**Selected excerpt**
_ _ _ _

Seattle tech veteran and angel investor Charles Fitzgerald, who wrote the original column, said his intent was to compare Seattle today to Cleveland at its peak, not to take a shot at the modern city. 

“We’re kind of fat, dumb and happy,” Fitzgerald said of Seattle. “My goal really is to get people to wake up and prepare the city for the next act, and remind them that prosperity is not guaranteed.”

Lessons from Seattle’s past: Bibb, a self-described student of history, said he’s studied Seattle’s own recovery from the Boeing bust of the early 1970s, when someone famously put up a billboard reading, “Will the last person leaving Seattle turn out the lights.” 

Seattle responded by leveraging its research institutions and riding the technology boom, he said, and Cleveland is now trying to follow its own version of that playbook.

“I envy problems around growth,” Bibb said. “Those are the problems I want to have in the future in Cleveland, and I’m trying to create the baseline so we can have those problems.”

Fitzgerald agreed. “I think the cities are incredibly analogous,” he said. “We’re at the top of the world today, Cleveland was at the top of the world. … And we have the same risk in the sense that we’ve over-performed, and so we’ve got further to fall.”

Fitzgerald’s column, published Tuesday, drew parallels between Seattle today and Cleveland in the 1950s, when it was one of America’s largest and most prosperous cities. Bibb responded with a LinkedIn post that drew hundreds of reactions, defending Cleveland’s comeback and inviting Fitzgerald to visit.

GeekWire connected the two by phone on Thursday morning. Listen to highlights from the call on this bonus episode of the GeekWire Podcast.

Olympia and Columbus: For the Seattle tech community, the column was part of a broader debate over the region’s economic future in the midst of the AI frenzy and new efforts by lawmakers in Olympia to raise taxes on high-income earners and businesses in ways that many worry will undercut startups.

Bibb spoke to Cleveland’s experience in Ohio in comments on the call. Asked about Cleveland’s relationship with its state capital, Columbus, he said that despite being a blue city mayor in a red state, the partnership on jobs and the economy has been strong.

“We don’t tax corporate profits. We have great R&D tax credits statewide,” he said. “We want to compete with the best of them, from South Carolina to Texas to Washington to California. We want to make sure that Ohio is an easy place to do business, and that Cleveland is a city that’s moving at the speed of business.”

_ _ _ _

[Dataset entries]

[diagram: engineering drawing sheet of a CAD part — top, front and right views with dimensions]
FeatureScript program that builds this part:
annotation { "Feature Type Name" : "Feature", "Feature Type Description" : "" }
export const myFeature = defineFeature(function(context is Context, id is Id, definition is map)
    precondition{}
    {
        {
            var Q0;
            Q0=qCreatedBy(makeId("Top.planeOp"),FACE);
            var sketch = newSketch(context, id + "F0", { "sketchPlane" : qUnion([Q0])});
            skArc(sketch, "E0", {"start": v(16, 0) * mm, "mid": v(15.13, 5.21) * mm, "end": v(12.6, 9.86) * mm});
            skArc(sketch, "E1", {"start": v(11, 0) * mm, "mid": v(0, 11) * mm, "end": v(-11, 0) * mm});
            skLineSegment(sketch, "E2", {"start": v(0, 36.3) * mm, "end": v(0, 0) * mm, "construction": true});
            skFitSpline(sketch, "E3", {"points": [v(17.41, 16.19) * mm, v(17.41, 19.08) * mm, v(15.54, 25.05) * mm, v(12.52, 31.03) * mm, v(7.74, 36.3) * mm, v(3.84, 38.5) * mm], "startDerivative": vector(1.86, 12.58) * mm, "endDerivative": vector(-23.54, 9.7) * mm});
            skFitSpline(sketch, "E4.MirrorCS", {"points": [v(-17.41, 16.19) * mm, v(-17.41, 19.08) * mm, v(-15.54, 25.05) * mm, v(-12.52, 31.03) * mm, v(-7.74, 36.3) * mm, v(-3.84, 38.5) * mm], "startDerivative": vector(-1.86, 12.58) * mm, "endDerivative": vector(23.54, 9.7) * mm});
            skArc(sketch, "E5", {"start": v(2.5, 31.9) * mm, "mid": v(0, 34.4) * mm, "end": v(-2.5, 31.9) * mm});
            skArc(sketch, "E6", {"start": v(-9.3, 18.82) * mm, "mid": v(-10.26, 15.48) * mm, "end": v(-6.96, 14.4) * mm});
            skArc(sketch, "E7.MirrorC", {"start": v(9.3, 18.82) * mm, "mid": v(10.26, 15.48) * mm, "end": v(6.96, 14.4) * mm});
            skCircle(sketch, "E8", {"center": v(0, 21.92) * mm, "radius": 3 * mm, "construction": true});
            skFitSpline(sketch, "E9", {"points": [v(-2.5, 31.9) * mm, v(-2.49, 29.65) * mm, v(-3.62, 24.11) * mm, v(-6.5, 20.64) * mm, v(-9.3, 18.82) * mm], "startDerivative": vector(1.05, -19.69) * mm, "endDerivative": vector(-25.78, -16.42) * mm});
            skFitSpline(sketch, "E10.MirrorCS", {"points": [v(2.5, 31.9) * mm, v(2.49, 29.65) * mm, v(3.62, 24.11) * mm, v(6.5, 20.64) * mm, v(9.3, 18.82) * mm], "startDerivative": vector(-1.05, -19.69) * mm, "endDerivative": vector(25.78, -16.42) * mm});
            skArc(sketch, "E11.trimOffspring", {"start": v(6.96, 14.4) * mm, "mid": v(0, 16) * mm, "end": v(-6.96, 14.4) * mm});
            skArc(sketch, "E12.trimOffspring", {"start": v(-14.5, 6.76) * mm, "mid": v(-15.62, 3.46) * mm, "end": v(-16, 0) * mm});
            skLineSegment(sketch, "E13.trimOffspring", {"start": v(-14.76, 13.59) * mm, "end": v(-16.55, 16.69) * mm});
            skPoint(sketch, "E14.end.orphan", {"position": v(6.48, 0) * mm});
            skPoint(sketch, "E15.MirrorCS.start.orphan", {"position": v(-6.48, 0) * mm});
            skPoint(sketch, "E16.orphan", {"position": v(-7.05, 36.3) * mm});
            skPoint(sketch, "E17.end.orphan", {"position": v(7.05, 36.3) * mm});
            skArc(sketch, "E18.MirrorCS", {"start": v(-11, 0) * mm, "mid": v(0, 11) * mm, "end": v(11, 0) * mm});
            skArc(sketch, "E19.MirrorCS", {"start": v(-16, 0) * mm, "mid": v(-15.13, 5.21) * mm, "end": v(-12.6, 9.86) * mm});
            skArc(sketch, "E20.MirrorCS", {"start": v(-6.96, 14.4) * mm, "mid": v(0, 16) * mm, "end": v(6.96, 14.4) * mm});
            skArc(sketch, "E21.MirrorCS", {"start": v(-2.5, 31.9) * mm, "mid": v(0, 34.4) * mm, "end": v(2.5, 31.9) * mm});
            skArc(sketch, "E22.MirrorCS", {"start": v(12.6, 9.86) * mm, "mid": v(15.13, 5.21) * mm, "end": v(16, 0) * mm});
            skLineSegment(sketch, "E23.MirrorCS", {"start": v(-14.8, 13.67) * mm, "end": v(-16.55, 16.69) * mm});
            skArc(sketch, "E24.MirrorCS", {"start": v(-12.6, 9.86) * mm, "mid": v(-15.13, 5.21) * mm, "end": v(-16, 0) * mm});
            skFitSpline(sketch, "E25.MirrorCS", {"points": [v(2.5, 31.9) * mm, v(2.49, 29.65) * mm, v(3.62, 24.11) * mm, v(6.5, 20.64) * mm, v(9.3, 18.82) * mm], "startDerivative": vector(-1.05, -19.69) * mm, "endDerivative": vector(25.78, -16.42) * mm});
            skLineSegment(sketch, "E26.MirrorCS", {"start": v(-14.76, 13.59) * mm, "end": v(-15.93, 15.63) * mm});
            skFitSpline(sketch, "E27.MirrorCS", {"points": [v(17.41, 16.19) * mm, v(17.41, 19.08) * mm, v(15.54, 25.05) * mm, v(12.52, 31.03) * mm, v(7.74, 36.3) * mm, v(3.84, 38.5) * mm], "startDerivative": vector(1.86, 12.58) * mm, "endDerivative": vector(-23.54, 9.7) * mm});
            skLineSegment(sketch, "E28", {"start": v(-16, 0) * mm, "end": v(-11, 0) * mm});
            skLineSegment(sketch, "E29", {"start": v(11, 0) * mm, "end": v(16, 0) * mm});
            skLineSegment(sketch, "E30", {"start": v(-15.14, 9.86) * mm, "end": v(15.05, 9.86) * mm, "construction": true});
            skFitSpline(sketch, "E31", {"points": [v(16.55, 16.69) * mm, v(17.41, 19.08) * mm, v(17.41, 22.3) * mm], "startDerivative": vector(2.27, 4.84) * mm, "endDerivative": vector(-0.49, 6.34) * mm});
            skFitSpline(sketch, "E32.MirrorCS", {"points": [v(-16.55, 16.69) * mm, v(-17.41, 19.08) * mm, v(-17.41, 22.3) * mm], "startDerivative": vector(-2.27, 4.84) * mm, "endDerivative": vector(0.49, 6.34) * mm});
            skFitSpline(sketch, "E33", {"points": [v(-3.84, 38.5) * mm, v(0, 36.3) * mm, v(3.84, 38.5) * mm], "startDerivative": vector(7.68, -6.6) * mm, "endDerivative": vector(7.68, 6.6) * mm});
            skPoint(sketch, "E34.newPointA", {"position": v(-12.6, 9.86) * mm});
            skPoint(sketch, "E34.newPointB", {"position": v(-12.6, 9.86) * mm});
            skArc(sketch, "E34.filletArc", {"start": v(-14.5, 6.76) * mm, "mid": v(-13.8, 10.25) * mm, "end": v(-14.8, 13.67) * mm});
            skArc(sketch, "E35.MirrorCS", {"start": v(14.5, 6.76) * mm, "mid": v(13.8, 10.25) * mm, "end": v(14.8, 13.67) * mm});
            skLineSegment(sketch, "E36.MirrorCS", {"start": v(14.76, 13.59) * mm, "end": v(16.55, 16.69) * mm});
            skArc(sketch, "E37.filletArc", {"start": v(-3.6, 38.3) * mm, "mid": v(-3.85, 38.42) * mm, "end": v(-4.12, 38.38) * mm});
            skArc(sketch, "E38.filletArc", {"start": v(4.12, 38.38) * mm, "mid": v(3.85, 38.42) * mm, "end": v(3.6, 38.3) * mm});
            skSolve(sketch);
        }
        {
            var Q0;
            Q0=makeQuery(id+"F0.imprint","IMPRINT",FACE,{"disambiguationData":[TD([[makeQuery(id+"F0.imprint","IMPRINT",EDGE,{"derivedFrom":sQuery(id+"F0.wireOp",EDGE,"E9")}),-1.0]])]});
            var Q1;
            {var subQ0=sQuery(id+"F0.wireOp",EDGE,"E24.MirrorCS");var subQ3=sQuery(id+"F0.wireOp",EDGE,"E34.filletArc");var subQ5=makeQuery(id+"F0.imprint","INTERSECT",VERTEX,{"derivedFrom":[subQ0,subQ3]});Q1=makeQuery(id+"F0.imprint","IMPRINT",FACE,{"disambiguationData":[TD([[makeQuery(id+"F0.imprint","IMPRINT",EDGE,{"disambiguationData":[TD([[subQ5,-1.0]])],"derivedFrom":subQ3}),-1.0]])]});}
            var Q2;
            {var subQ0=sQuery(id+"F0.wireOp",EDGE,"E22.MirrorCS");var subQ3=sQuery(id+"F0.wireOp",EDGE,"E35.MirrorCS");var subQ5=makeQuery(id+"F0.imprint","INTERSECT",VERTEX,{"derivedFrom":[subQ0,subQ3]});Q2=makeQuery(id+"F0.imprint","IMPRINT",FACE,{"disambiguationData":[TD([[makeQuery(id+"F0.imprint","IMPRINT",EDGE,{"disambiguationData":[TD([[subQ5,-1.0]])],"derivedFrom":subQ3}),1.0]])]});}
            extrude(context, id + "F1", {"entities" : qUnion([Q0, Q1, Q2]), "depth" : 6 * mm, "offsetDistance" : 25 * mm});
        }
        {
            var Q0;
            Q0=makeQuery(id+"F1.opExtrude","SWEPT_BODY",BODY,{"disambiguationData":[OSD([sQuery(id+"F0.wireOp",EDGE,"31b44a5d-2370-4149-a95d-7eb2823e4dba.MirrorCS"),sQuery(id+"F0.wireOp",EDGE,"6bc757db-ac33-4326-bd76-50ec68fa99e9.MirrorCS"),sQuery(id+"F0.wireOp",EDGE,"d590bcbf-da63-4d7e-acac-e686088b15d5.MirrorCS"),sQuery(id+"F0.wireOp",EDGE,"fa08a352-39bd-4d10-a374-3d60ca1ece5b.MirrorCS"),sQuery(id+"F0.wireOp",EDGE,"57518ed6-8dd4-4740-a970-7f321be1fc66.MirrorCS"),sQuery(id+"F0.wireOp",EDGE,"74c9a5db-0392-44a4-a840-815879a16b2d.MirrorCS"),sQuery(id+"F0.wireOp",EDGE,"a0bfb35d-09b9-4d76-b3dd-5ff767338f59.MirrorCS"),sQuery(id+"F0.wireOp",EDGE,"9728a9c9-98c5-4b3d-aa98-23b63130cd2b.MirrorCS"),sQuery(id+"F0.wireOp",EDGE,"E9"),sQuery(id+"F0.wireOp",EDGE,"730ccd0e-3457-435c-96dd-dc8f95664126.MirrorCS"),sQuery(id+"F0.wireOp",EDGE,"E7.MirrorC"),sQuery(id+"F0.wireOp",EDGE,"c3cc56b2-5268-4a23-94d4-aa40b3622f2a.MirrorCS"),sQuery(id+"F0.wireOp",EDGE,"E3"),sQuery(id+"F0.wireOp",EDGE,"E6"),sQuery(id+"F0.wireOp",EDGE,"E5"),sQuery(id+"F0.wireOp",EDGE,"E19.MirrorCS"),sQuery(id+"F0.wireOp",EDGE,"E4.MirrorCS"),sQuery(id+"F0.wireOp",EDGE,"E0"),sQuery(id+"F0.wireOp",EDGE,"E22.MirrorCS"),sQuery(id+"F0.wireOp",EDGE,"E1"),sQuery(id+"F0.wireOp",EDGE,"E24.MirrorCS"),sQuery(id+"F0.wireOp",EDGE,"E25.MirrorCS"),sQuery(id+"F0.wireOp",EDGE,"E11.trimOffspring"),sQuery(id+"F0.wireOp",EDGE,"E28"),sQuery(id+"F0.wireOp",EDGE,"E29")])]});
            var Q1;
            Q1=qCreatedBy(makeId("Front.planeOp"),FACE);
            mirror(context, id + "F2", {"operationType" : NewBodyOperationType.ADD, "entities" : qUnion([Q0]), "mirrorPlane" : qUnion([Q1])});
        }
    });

_ _ _ _

**List of tasks**
**A)** In the article on Seattle and Cleveland, rewrite the paragraph beginning "Fitzgerald’s column, published Tuesday" as a short bulleted list that keeps its main facts.
**B)** According to the article on Seattle and Cleveland, what did the billboard put up during Seattle's Boeing bust of the early 1970s say?
**C)** Extend the article on Seattle and Cleveland past its final paragraph.

**Answers**
**A)**
- Fitzgerald's column was published Tuesday.
- It compared Seattle today with Cleveland in the 1950s, when Cleveland was one of America's largest and most prosperous cities.
- Bibb responded with a LinkedIn post that drew hundreds of reactions.
- The post defended Cleveland's comeback and invited Fitzgerald to visit.

**B)** It read, "Will the last person leaving Seattle turn out the lights."

**C)**
More broadly, Bibb cited billions in investments reshaping Cleveland, including a $1.6 billion airport modernization, a $4 billion tax increment financing district to redevelop the city’s waterfront, and Sherwin-Williams bringing 5,000 employees into a new downtown skyscraper. 

He pointed to aerospace, advanced manufacturing, and the city’s health-tech sector, anchored by the Cleveland Clinic and Case Western Reserve University, as engines of the revival.

A Seattle reality check: Of course, Seattle has its own strengths, including parallel institutions such as the University of Washington and Fred Hutch Cancer Center, along with the AI and cloud computing operations of Microsoft and Amazon, and strength in areas such as fusion energy, space, and biotech.

In a post Thursday on LinkedIn, Jacob Colker, co-founder of the AI2 Incubator, pushed back on what he called the “breathless narrative” of Seattle’s decline, citing the region’s massive concentration of AI talent and capital, its dominance in the space economy, and its growing fusion and biotech sectors. 

“The sky isn’t falling,” Colker wrote.

But Fitzgerald’s argument is less about Seattle’s current strengths than about whether local and state leaders are doing the right things for the next phase of growth. Fitzgerald said multiple people have already asked to join him on a trip to Cleveland, taking the mayor up on his offer — at least when the weather gets warmer. 

“I love that,” Bibb said. “There is no better place than our respective cities, Cleveland and Seattle, to show the nation what’s possible.”